The records:
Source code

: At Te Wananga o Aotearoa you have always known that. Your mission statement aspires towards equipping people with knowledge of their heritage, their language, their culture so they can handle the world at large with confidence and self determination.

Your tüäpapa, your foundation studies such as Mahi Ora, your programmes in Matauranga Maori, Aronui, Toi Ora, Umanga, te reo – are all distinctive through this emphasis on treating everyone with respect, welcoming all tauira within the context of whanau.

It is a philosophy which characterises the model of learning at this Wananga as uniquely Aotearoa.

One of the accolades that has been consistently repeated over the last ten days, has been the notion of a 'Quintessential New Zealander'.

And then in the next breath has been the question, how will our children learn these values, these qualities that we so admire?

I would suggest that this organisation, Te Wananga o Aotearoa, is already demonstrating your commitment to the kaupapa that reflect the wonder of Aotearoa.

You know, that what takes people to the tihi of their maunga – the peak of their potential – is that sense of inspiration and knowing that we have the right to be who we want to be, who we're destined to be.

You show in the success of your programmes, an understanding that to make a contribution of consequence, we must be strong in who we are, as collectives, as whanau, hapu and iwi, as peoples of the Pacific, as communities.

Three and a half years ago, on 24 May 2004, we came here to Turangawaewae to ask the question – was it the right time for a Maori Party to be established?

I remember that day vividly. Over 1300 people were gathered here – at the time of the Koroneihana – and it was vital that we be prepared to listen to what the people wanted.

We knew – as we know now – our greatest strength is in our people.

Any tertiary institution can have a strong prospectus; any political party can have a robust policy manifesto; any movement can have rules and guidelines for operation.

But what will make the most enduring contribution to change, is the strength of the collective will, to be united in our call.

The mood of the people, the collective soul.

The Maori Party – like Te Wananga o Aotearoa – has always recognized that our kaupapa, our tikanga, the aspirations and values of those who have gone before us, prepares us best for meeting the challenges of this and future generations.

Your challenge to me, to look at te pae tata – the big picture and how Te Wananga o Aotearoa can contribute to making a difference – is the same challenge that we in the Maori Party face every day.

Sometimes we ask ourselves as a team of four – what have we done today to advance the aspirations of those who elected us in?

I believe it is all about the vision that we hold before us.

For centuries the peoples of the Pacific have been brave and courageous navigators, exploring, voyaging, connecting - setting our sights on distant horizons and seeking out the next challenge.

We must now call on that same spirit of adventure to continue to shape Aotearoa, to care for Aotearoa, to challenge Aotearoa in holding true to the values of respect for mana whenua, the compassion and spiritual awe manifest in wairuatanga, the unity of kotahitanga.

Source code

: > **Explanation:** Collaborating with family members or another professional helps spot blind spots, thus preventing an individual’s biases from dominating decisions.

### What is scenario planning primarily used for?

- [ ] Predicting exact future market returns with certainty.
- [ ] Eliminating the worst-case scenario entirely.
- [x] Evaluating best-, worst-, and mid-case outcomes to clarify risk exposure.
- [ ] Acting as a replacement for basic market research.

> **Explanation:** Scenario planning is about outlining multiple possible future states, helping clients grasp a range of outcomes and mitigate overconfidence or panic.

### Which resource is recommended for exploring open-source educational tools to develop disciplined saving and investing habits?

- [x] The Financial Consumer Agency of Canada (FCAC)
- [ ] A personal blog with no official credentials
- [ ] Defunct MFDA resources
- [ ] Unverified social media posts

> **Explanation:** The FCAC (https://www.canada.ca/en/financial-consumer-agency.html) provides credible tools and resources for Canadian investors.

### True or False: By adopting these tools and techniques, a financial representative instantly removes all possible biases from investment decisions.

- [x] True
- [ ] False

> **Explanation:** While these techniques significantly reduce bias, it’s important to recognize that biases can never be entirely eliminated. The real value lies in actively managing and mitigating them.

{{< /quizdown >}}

Your assignment: Rewrite all of the material above, putting "coronation" in place of "Koroneihana" and changing nothing else.

Reply to the exercise:
Source code

: At Te Wananga o Aotearoa you have always known that. Your mission statement aspires towards equipping people with knowledge of their heritage, their language, their culture so they can handle the world at large with confidence and self determination.

Your tüäpapa, your foundation studies such as Mahi Ora, your programmes in Matauranga Maori, Aronui, Toi Ora, Umanga, te reo – are all distinctive through this emphasis on treating everyone with respect, welcoming all tauira within the context of whanau.

It is a philosophy which characterises the model of learning at this Wananga as uniquely Aotearoa.

One of the accolades that has been consistently repeated over the last ten days, has been the notion of a 'Quintessential New Zealander'.

And then in the next breath has been the question, how will our children learn these values, these qualities that we so admire?

I would suggest that this organisation, Te Wananga o Aotearoa, is already demonstrating your commitment to the kaupapa that reflect the wonder of Aotearoa.

You know, that what takes people to the tihi of their maunga – the peak of their potential – is that sense of inspiration and knowing that we have the right to be who we want to be, who we're destined to be.

You show in the success of your programmes, an understanding that to make a contribution of consequence, we must be strong in who we are, as collectives, as whanau, hapu and iwi, as peoples of the Pacific, as communities.

Three and a half years ago, on 24 May 2004, we came here to Turangawaewae to ask the question – was it the right time for a Maori Party to be established?

I remember that day vividly. Over 1300 people were gathered here – at the time of the coronation – and it was vital that we be prepared to listen to what the people wanted.

We knew – as we know now – our greatest strength is in our people.

Any tertiary institution can have a strong prospectus; any political party can have a robust policy manifesto; any movement can have rules and guidelines for operation.

But what will make the most enduring contribution to change, is the strength of the collective will, to be united in our call.

The mood of the people, the collective soul.

The Maori Party – like Te Wananga o Aotearoa – has always recognized that our kaupapa, our tikanga, the aspirations and values of those who have gone before us, prepares us best for meeting the challenges of this and future generations.

Your challenge to me, to look at te pae tata – the big picture and how Te Wananga o Aotearoa can contribute to making a difference – is the same challenge that we in the Maori Party face every day.

Sometimes we ask ourselves as a team of four – what have we done today to advance the aspirations of those who elected us in?

I believe it is all about the vision that we hold before us.

For centuries the peoples of the Pacific have been brave and courageous navigators, exploring, voyaging, connecting - setting our sights on distant horizons and seeking out the next challenge.

We must now call on that same spirit of adventure to continue to shape Aotearoa, to care for Aotearoa, to challenge Aotearoa in holding true to the values of respect for mana whenua, the compassion and spiritual awe manifest in wairuatanga, the unity of kotahitanga.

Source code

: > **Explanation:** Collaborating with family members or another professional helps spot blind spots, thus preventing an individual’s biases from dominating decisions.

### What is scenario planning primarily used for?

- [ ] Predicting exact future market returns with certainty.
- [ ] Eliminating the worst-case scenario entirely.
- [x] Evaluating best-, worst-, and mid-case outcomes to clarify risk exposure.
- [ ] Acting as a replacement for basic market research.

> **Explanation:** Scenario planning is about outlining multiple possible future states, helping clients grasp a range of outcomes and mitigate overconfidence or panic.

### Which resource is recommended for exploring open-source educational tools to develop disciplined saving and investing habits?

- [x] The Financial Consumer Agency of Canada (FCAC)
- [ ] A personal blog with no official credentials
- [ ] Defunct MFDA resources
- [ ] Unverified social media posts

> **Explanation:** The FCAC (https://www.canada.ca/en/financial-consumer-agency.html) provides credible tools and resources for Canadian investors.

### True or False: By adopting these tools and techniques, a financial representative instantly removes all possible biases from investment decisions.

- [x] True
- [ ] False

> **Explanation:** While these techniques significantly reduce bias, it’s important to recognize that biases can never be entirely eliminated. The real value lies in actively managing and mitigating them.

{{< /quizdown >}}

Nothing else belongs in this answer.